I seem to have upset a couple of cybernat lefties with my most recent letter (Darling’s behaviour exemplary; SN, 11/09/14). Sorry about that – I do apologise … a bit.

I have to admit, though, that I was tempted to vote ‘Yes’ myself for short a time, purely for the juvenile satisfaction of being able to contribute to Salmond’s crestfallen look if he were to win the vote next Thursday; only to realise that his arrogance and hubris had just crashed the economy of an entire country. I eventually talked myself out of that idea, because I’m not really that reckless and irresponsible – but it wasn’t easy.

On further reflection, though, and having seen the latest news, I now realise that Scotland’s fate probably won’t be decided solely (if at all) by the outcome of a democratic plebiscite next Thursday.

Instead, it will be decided by the money men and Scotland’s major employers (such as HMRC, the banks, the financial services industry, the Royal Navy on Clydeside, and the oil companies), if or when they come to the conclusion that Scotland is no longer a place where they can safely afford to try to conduct business. That scenario could arise whether or not Scotland votes successfully for independence in one week’s time – because those operators will take their cue from the underlying attitude on the part of the SNP (in particular), and not from immediate events.

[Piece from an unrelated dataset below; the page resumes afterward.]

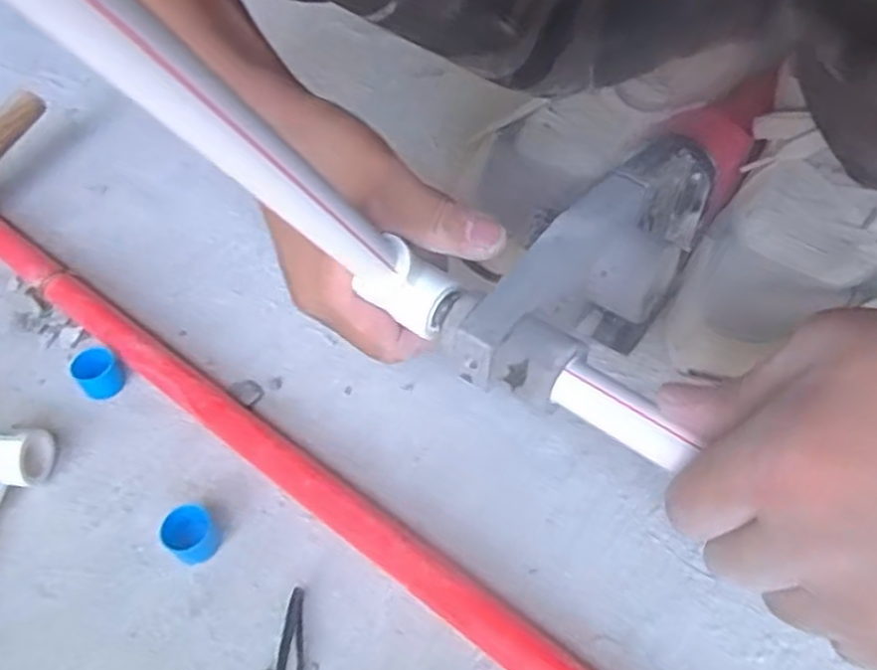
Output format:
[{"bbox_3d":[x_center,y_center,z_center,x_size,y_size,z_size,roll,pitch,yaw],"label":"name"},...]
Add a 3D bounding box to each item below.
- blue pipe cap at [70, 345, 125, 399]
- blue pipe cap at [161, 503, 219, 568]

If they were to withdraw support, Scotland’s six major centres of habitation – Glasgow, Edinburgh, Dundee, Aberdeen, Inverness and Perth – would very quickly go to the wall, and end up resembling the post-Thatcher ghost towns of the Yorkshire mining areas. It’s part of the downside of not having a manufacturing economy to produce the country’s wealth.

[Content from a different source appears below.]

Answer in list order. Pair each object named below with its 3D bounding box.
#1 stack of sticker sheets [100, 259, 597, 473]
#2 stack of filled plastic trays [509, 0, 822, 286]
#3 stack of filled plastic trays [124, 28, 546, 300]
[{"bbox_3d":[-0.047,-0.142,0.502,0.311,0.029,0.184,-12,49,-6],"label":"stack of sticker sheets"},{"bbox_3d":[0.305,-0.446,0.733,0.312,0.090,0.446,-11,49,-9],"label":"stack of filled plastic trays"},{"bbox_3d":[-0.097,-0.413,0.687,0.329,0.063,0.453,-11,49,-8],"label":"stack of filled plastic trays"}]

In the case of the oil companies, their situation of protected pre-eminence in the world could be changed quite suddenly – by one single respected scientist deciding that he was too old and worn-out to care about what happened to him as a result, refusing to be gagged any longer by the establishment, and breaking ranks by publishing what every designer of internal combustion engines of any kind has to know, in order to work in that industry.

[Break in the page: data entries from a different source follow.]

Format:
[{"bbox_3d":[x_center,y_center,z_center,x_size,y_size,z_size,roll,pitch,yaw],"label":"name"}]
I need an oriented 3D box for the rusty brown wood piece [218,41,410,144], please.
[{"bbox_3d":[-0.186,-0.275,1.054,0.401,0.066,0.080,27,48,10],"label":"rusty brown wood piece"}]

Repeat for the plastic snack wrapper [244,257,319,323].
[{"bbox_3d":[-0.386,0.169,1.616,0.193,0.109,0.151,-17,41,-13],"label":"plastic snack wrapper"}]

If the use of refined petroleum products for vehicle propulsion were to be proscribed, the oil industry would immediately be forced into losing about 40 per cent of its business worldwide. In a way, I’m surprised that that hasn’t happened already – but then again maybe not, considering how much we’re all in thrall to the need for mechanical transport.

My point here is that if the Scottish independence lobby is pinning its hopes and expectations of future finance on taxation of a commodity whose use could suddenly be proscribed on safety grounds, causing the tax take to go to zero in one jump, then I don’t see any future at all for Scotland as a country, and not much for the UK either.

And before anyone starts wittering on about “here we go – it’s that old chestnut about too much carbon dioxide in the air”, it’s not. It’s about the simple, chemical truth that burning one metric tonne of vehicle fuel produces more than one metric tonne of ‘new’ water, which is then ejected (as part of the exhaust gases, along with huge amounts of carbon dioxide) straight out into the atmosphere as an invisible gas (steam, in fact, which carries a great deal of heat with it), and then gradually finds its way back into the oceans. This isn’t ‘nutcase science’ – it’s simple combustion chemistry, the kind that I learned at school fifty-odd years ago, and it is a major contributing reason for rising sea levels and the ever-increasing violence that we see (but pretend that we don’t really understand) in the weather.

If Scotland’s future is tied to the continued success of the oil industry, then in my honest opinion that country is already in serious trouble.

Just elucidating a few points here … happy voting next Thursday. Don’t get it wrong.